» **Task description**
In the passage on withdrawal from Suboxone, what are named as two of the biggest roadblocks to recovery?

BEGIN Exercise passage

Even though withdrawal from opioid drugs like Suboxone is not generally considered to be potentially dangerous (although it is quite uncomfortable), individuals should not attempt to withdraw from opioid drugs like Suboxone on their own. First, individuals attempting to withdraw on their own are extremely prone to relapse, whereas relapse rates for individuals in formal medical detox programs are significantly lower.
Secondly, according to sources like the American Psychiatric Association, many individuals who are diagnosed with substance use disorders also have co-occurring psychological disorders. Individuals in treatment for opioid use disorders will need to have any co-occurring psychological disorders treated concurrently in order for recovery to be successful.
Finally, individuals with certain types of psychological disorders, such as depression, anxiety disorders, personality disorders, etc., or who may not have formal disorders but may be susceptible to strong emotions and unpleasant physical feelings, who are undergoing withdrawal from opioid medications like Suboxone will also experience extreme emotional and physical discomfort that could result in them harming themselves either accidentally, due to poor judgment, or as a result of an intentional act (e.g., a suicide attempt). The risk is significantly reduced in a supervised withdrawal management program.
Individuals in withdrawal management programs can increase the benefits of their withdrawal management program and be proactive in their recovery by:
- Receiving education on withdrawal: By learning everything they can about substance use disorders, the withdrawal process, and strategies that encourage recovery, their likelihood of sustained recovery increases.
- Engaging in lifestyle changes: Adjusting one’s lifestyle, such as by eating nutritious foods; avoiding fat, sugar, and starchy foods; keeping a regular schedule; getting plenty of rest; and implementing an exercise program, can improve chances of recovery success. One need not be a fanatic about health; however, engaging in a healthy lifestyle will foster recovery.
- Developing positive social support: It is essential that an individual in recovery for any type of substance use disorder develop a strong social support network. This network should consist of family members and other individuals in recovery. Sometimes, it is necessary to cut ties with former associates who one used drugs with on a regular basis and to avoid places and situations where an individual commonly used drugs. For many individuals, social support groups, such as 12-Step groups, become part of the foundation of their recovery.
- Avoiding stress and boredom: Two of the biggest roadblocks to recovery are stress and boredom. Individuals who do not develop stress-management techniques during the recovery process are often vulnerable to relapse. It is important to ensure that an individual learns to manage stress without the use of drugs in order for their recovery to be successful. Boredom is often a trigger for relapse, and individuals should learn to develop goals, occupy their time, and understand that continually being idle may trigger relapse.
- Continuing to participate in recovery: Individuals in recovery often learn that recovery is a lifelong process, and that constant participation at some level in the recovery process is the best form of relapse prevention.

END Exercise passage
BEGIN Provided records

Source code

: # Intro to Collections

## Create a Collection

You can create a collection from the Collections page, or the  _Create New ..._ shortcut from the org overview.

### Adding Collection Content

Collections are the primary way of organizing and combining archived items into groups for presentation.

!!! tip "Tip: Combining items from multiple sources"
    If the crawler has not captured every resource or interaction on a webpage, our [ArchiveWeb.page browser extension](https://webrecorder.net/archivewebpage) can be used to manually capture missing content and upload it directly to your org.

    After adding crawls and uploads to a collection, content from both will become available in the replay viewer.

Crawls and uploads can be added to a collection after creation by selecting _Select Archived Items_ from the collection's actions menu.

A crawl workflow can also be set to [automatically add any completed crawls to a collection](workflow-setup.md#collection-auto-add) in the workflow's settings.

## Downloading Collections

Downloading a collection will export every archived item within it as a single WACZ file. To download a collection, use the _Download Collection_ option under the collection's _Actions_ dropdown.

END Provided records

» **Task answer**
Stress and boredom.